> **CONSIGNE**
D'après l'extrait sur les assemblées de travailleur-euse-s, pour quelle raison le vote individuel peut-il être utilisé lors de la dernière étape ? Répondez en une à trois phrases.

> **EXTRAIT**
#####

Les assemblées de travailleur-euse-s sont basées sur le même principe que les assemblées de citoyens. Les assemblées de citoyens sont une forme de démocratie délibérative permettant aux gens de débattre d’un sujet donné de manière informée, respectueuse et ouverte. Les participants ont d’abord accès à des informations grâce à des présentations d’experts, puis ils peuvent discuter entre eux et se forger leur propre opinion, avant d’arriver à des conclusions communes. Lors de cette dernière étape, le consensus est important et le vote individuel peut être utilisé pour s’assurer que les voix des minorités sont prises en compte. Les recommandations recueillies lors de cette dernière étape peuvent ensuite être transmises aux décideurs politiques, et dans le cas des assemblées de travailleur-euse-s, aux syndicats.

#####

[Éléments de données]
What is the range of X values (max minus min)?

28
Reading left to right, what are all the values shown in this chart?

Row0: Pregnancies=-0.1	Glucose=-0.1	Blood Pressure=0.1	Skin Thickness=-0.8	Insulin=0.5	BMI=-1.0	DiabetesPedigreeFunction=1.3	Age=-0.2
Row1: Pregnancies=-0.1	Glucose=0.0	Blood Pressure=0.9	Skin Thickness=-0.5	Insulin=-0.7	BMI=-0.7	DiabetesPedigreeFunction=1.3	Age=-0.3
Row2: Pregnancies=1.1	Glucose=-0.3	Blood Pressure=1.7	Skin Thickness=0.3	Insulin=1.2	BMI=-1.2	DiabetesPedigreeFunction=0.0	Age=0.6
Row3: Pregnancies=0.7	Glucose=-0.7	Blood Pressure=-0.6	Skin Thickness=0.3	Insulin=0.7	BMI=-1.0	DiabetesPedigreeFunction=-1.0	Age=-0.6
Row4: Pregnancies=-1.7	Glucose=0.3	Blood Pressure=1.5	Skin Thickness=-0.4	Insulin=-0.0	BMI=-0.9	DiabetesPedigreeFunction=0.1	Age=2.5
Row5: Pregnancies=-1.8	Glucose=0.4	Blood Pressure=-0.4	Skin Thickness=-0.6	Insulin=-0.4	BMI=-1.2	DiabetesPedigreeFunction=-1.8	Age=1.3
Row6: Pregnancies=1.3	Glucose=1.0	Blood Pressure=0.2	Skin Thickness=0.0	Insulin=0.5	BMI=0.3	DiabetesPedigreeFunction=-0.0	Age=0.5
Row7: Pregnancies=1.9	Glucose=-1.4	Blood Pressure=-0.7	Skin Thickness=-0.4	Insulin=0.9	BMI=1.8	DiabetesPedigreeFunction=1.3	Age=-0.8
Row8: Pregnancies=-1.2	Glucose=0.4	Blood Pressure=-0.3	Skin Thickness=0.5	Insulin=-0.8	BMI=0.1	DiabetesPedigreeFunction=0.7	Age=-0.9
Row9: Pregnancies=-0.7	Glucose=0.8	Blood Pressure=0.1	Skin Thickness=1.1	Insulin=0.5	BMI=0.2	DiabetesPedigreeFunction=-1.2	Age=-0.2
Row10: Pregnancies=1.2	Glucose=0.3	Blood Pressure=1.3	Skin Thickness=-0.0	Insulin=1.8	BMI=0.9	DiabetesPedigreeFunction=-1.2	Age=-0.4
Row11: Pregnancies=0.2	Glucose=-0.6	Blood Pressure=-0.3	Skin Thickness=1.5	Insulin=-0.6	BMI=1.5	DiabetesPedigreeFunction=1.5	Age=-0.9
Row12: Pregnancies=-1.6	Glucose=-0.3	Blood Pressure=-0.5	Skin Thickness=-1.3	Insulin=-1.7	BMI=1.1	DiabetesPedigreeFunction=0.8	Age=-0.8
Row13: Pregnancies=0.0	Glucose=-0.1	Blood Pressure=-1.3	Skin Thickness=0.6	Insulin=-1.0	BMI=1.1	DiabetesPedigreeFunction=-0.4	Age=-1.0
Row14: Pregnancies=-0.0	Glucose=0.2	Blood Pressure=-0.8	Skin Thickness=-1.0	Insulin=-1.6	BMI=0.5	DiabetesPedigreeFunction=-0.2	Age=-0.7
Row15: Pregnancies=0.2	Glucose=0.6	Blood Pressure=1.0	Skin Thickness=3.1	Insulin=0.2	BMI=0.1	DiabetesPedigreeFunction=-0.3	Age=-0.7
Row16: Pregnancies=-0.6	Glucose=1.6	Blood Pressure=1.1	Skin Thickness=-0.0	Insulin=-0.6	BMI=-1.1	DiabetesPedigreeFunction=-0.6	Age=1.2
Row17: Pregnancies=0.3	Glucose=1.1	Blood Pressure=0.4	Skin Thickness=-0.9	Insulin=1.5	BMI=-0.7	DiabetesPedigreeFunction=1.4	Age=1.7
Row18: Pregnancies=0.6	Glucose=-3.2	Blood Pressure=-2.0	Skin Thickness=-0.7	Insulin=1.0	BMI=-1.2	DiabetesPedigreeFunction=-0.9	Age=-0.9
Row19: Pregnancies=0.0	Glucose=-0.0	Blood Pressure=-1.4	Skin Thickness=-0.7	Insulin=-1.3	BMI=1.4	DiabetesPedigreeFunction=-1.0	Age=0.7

#####

> **RÉSULTAT ATTENDU**
Lors de la dernière étape, où les participants arrivent à des conclusions communes, le consensus est important. Le vote individuel peut alors servir à s'assurer que les voix des minorités sont prises en compte.